## TASK GOAL
Copy the listing from the line containing "Which series reaches" up to and including the line containing "High Volume (≥300)", switching "maximum" to "highest" and changing nothing else.

## INFORMATION SHOWN
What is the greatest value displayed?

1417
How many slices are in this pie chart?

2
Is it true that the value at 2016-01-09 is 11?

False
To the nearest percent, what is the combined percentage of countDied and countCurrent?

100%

--

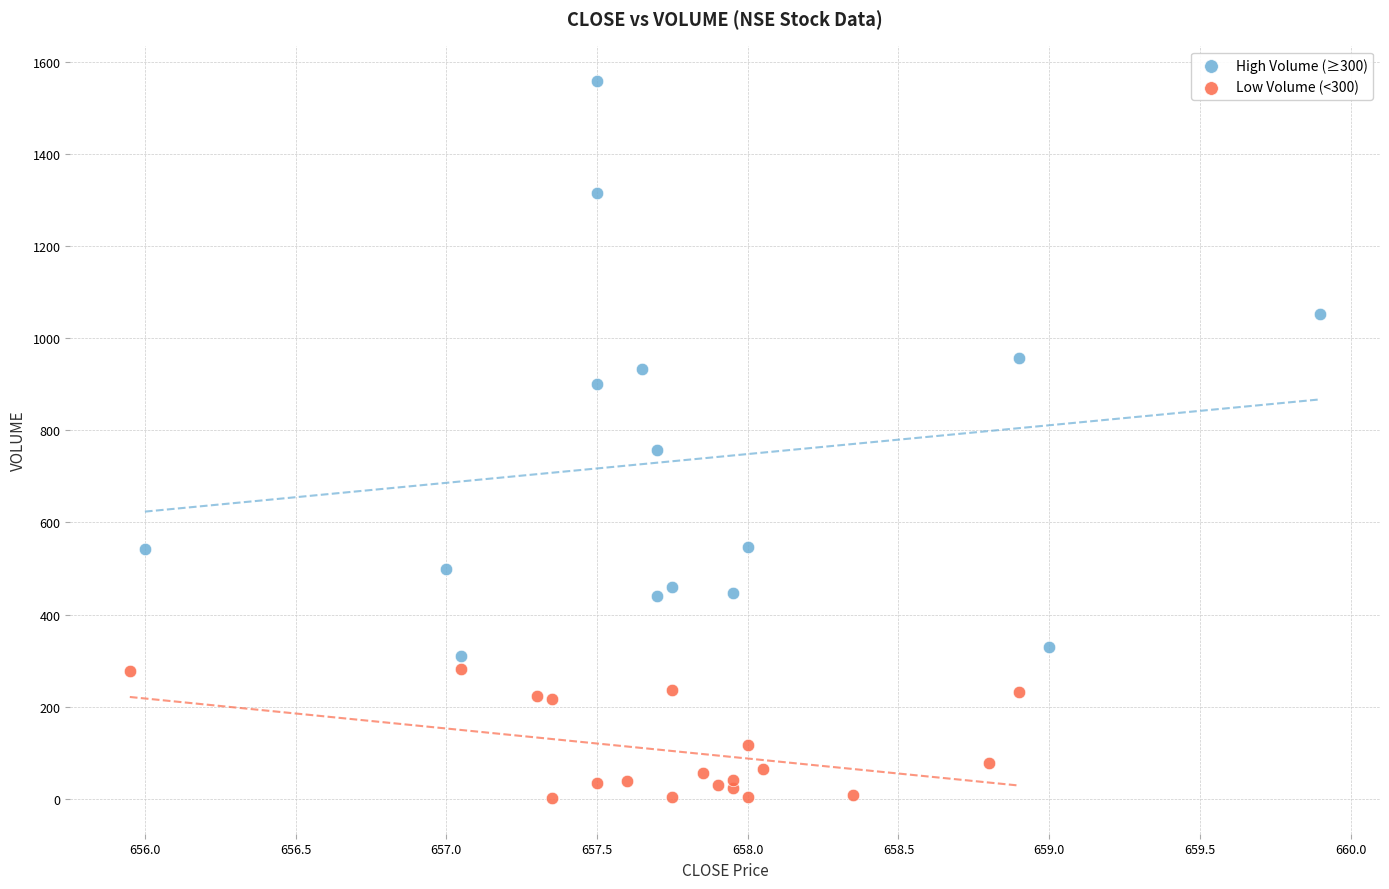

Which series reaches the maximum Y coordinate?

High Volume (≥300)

## RESPONSE AREA
Which series reaches the highest Y coordinate?

High Volume (≥300)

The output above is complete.